> [Immagini delle pagine e testo estratto]

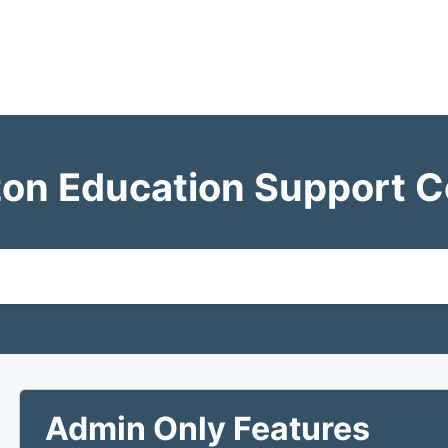
zon Education Support C
Admin Only Features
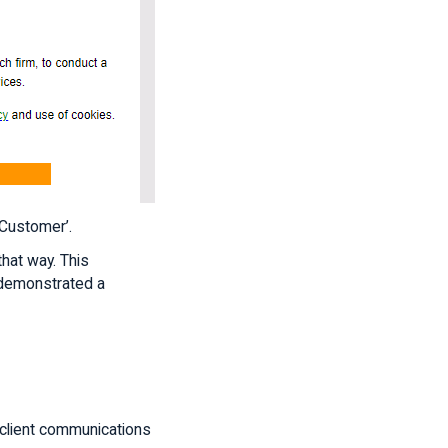
 Customer’.
that way. This
 demonstrated a
 a client communications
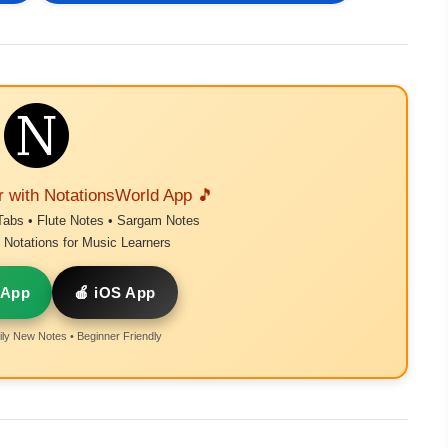
r with NotationsWorld App 🎵
Tabs • Flute Notes • Sargam Notes
Notations for Music Learners
 App
🍎 iOS App
ly New Notes • Beginner Friendly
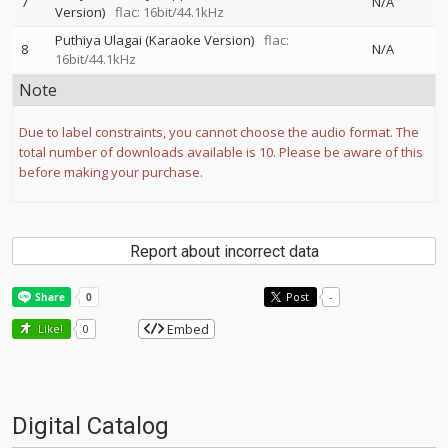
7
N/A
Version)
flac: 16bit/44.1kHz
Puthiya Ulagai (Karaoke Version)
flac:
8
N/A
16bit/44.1kHz
Note
Due to label constraints, you cannot choose the audio format. The
total number of downloads available is 10. Please be aware of this
before making your purchase.
Report about incorrect data
Post
-
Embed
Like!
0
Digital Catalog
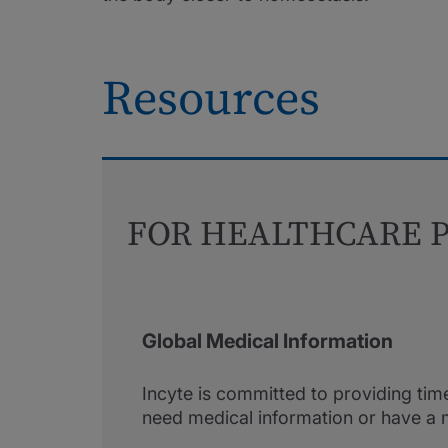
Resources
FOR HEALTHCARE P
Global Medical Information
Incyte is committed to providing tim
need medical information or have a 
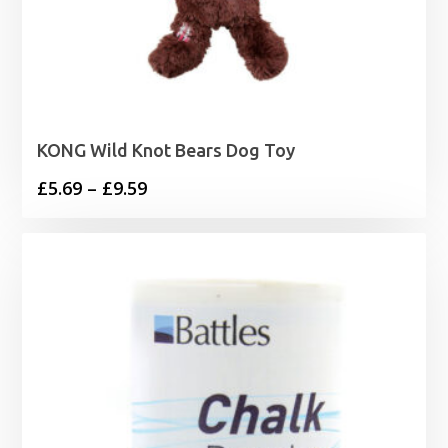
KONG Wild Knot Bears Dog Toy
Price
£
5.69
–
£
9.59
range:
£5.69
through
£9.59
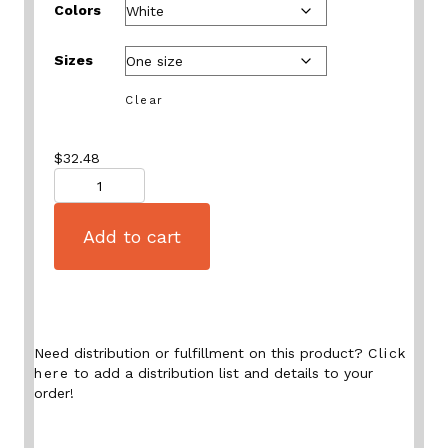
Colors
Sizes
Clear
$
32.48
Quantity
Add to cart
Need distribution or fulfillment on this product?
Click
here
to add a distribution list and details to your
order!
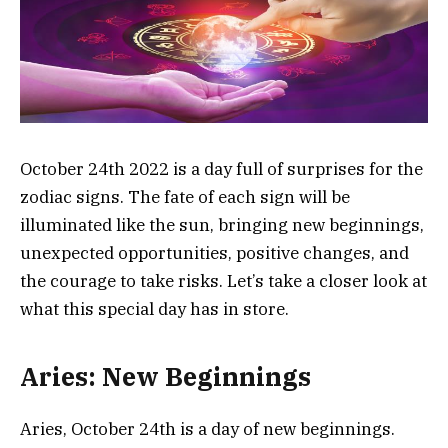
October 24th 2022 is a day full of surprises for the
zodiac signs. The fate of each sign will be
illuminated like the sun, bringing new beginnings,
unexpected opportunities, positive changes, and
the courage to take risks. Let’s take a closer look at
what this special day has in store.
Aries: New Beginnings
Aries, October 24th is a day of new beginnings.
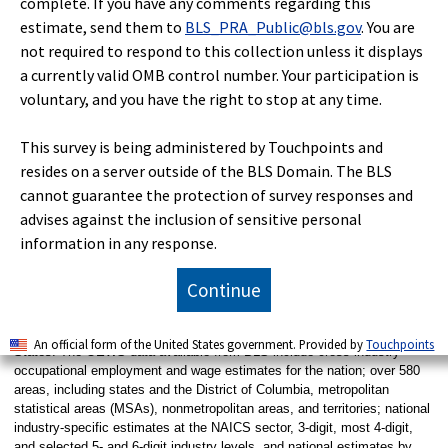
complete. If you have any comments regarding this
and are available as research estimates at
estimate, send them to
BLS_PRA_Public@bls.gov
. You are
www.bls.gov/oes/oes-mb3-methods.htm
.
not required to respond to this collection unless it displays
The May 2021 OEWS estimates are also the first
a currently valid OMB control number. Your participation is
estimates based entirely on survey data collected
voluntary, and you have the right to stop at any time.
using the 2018 Standard Occupational Classification
(SOC) system. To improve data quality, the OEWS
program aggregates some occupations to the SOC
This survey is being administered by Touchpoints and
broad occupation level or as OEWS-specific
resides on a server outside of the BLS Domain. The BLS
combinations of 2018 SOC detailed occupations.
cannot guarantee the protection of survey responses and
advises against the inclusion of sensitive personal
information in any response.
Technical Note
Continue
The Occupational Employment and Wage Statistics (OEWS) survey is a
semiannual survey measuring occupational employment and wage rates
for wage and salary workers in nonfarm establishments in the United
An official form of the United States government. Provided by
Touchpoints
States. The OEWS data available from BLS include cross-industry
occupational employment and wage estimates for the nation; over 580
areas, including states and the District of Columbia, metropolitan
statistical areas (MSAs), nonmetropolitan areas, and territories; national
industry-specific estimates at the NAICS sector, 3-digit, most 4-digit,
and selected 5- and 6-digit industry levels, and national estimates by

> [COMPITO DA SVOLGERE] Riporta il testo di tutte le voci sostituendo "Add to cart" con "Add to basket" e lasciando invariato tutto il resto. Non includere le immagini nella risposta.

> [LA TUA SOLUZIONE]
zon Education Support C
Admin Only Features
 Customer’.
that way. This
 demonstrated a
 a client communications
r with NotationsWorld App 🎵
Tabs • Flute Notes • Sargam Notes
Notations for Music Learners
 App
🍎 iOS App
ly New Notes • Beginner Friendly
7
N/A
Version)
flac: 16bit/44.1kHz
Puthiya Ulagai (Karaoke Version)
flac:
8
N/A
16bit/44.1kHz
Note
Due to label constraints, you cannot choose the audio format. The
total number of downloads available is 10. Please be aware of this
before making your purchase.
Report about incorrect data
Post
-
Embed
Like!
0
Digital Catalog
Resources
FOR HEALTHCARE P
Global Medical Information
Incyte is committed to providing tim
need medical information or have a 
KONG Wild Knot Bears Dog Toy
Price
£
5.69
–
£
9.59
range:
£5.69
through
£9.59
Colors
Sizes
Clear
$
32.48
Quantity
Add to basket
Need distribution or fulfillment on this product?
Click
here
to add a distribution list and details to your
order!
October 24th 2022 is a day full of surprises for the
zodiac signs. The fate of each sign will be
illuminated like the sun, bringing new beginnings,
unexpected opportunities, positive changes, and
the courage to take risks. Let’s take a closer look at
what this special day has in store.
Aries: New Beginnings
Aries, October 24th is a day of new beginnings.
complete. If you have any comments regarding this
and are available as research estimates at
estimate, send them to
BLS_PRA_Public@bls.gov
. You are
www.bls.gov/oes/oes-mb3-methods.htm
.
not required to respond to this collection unless it displays
The May 2021 OEWS estimates are also the first
a currently valid OMB control number. Your participation is
estimates based entirely on survey data collected
voluntary, and you have the right to stop at any time.
using the 2018 Standard Occupational Classification
(SOC) system. To improve data quality, the OEWS
program aggregates some occupations to the SOC
This survey is being administered by Touchpoints and
broad occupation level or as OEWS-specific
resides on a server outside of the BLS Domain. The BLS
combinations of 2018 SOC detailed occupations.
cannot guarantee the protection of survey responses and
advises against the inclusion of sensitive personal
information in any response.
Technical Note
Continue
The Occupational Employment and Wage Statistics (OEWS) survey is a
semiannual survey measuring occupational employment and wage rates
for wage and salary workers in nonfarm establishments in the United
An official form of the United States government. Provided by
Touchpoints
States. The OEWS data available from BLS include cross-industry
occupational employment and wage estimates for the nation; over 580
areas, including states and the District of Columbia, metropolitan
statistical areas (MSAs), nonmetropolitan areas, and territories; national
industry-specific estimates at the NAICS sector, 3-digit, most 4-digit,
and selected 5- and 6-digit industry levels, and national estimates by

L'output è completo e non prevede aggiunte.